What is your current role at the Marine Institute and what’s involved in your daily work?
My current role is a Principal Investigator in Ecosystems Based Fishery Management. My daily work is a mix of running existing projects funded by the European Commission, Science Foundation Ireland, and Department of Agriculture, Food and the Marine, and looking for and preparing new proposals for projects. That is mixed with student supervision (currently three PhD students), writing reports and papers, attending International Council for the Exploration of the Seas (ICES) and the European Commission’s Scientific, Technical and Economic Committee for Fisheries (STECF) working groups and workshops, as well as managing my team.

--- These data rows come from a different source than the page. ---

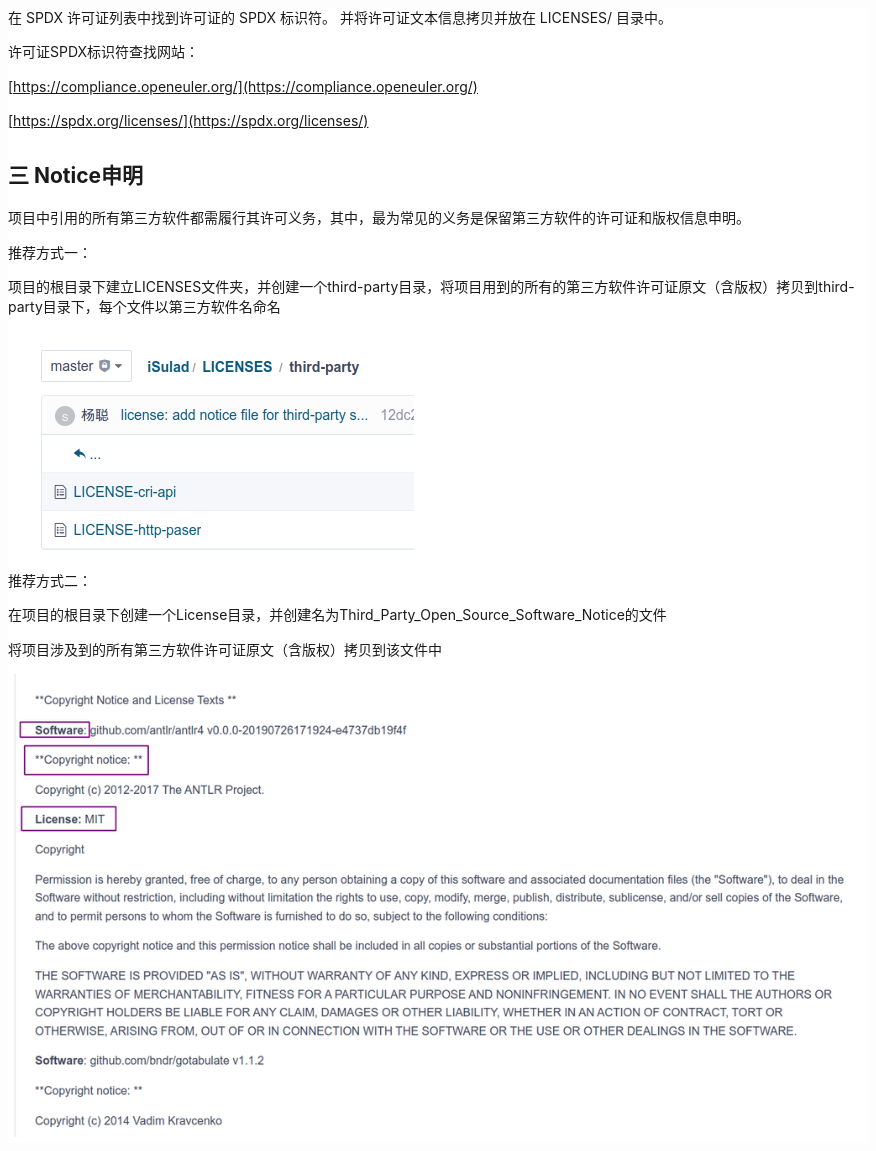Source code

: 在 SPDX 许可证列表中找到许可证的 SPDX 标识符。 并将许可证文本信息拷贝并放在 LICENSES/ 目录中。

许可证SPDX标识符查找网站：

[https://compliance.openeuler.org/](https://compliance.openeuler.org/)

[https://spdx.org/licenses/](https://spdx.org/licenses/)

## 三 Notice申明

项目中引用的所有第三方软件都需履行其许可义务，其中，最为常见的义务是保留第三方软件的许可证和版权信息申明。

推荐方式一：

项目的根目录下建立LICENSES文件夹，并创建一个third-party目录，将项目用到的所有的第三方软件许可证原文（含版权）拷贝到third-party目录下，每个文件以第三方软件名命名

![图片](./img/third-party-notice.png)

推荐方式二：

在项目的根目录下创建一个License目录，并创建名为Third_Party_Open_Source_Software_Notice的文件

将项目涉及到的所有第三方软件许可证原文（含版权）拷贝到该文件中

![图片](./img/notice.png)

What did you study and why?
I studied Marine Biology in Liverpool way back in the 1970s, then a PhD in crustacean behavioural physiology at Bangor University in Wales. Through all that I developed skills in coding and ecology that evolved into a couple of postdoc positions. I was recruited into what is now Marine Scotland Science in Aberdeen after doing a project with them on fish movement. Once there I spent 20 years undertaking acoustic data analysis, building and designing RV surveys, fisheries ecosystem research, then into fishing gear for a few years, selectivity and so on, both survey and commercial gears. All this with a strong thread of ecosystem based links. And finally here at the Marine Institute to lead on Ecosystem-Based Fishery Management. All a series of chances and accidents – if an opportunity arises, take it!
What are you interests and passions?
I am a keen amateur historian and fancy doing a history degree when I retire, if I retire! I love books, photography and drumming.
What is the best thing about working in the Marine Institute? What do you enjoy most about your job?
The best thing for me personally, is the freedom to develop ideas and projects that are both valuable for the Marine Institute and fun for me. On a wider perspective the camaraderie and friendliness of the Marine Institute is a boon. I most enjoy working with my team on a diverse portfolio of projects, and with my wider network. Most satisfying is seeing the growth and development of the young and brilliant folk who work for or with me.
What is something you think everyone should know about the ocean?
What you should know about the ocean is how much we don’t know about it! A great place to work in really.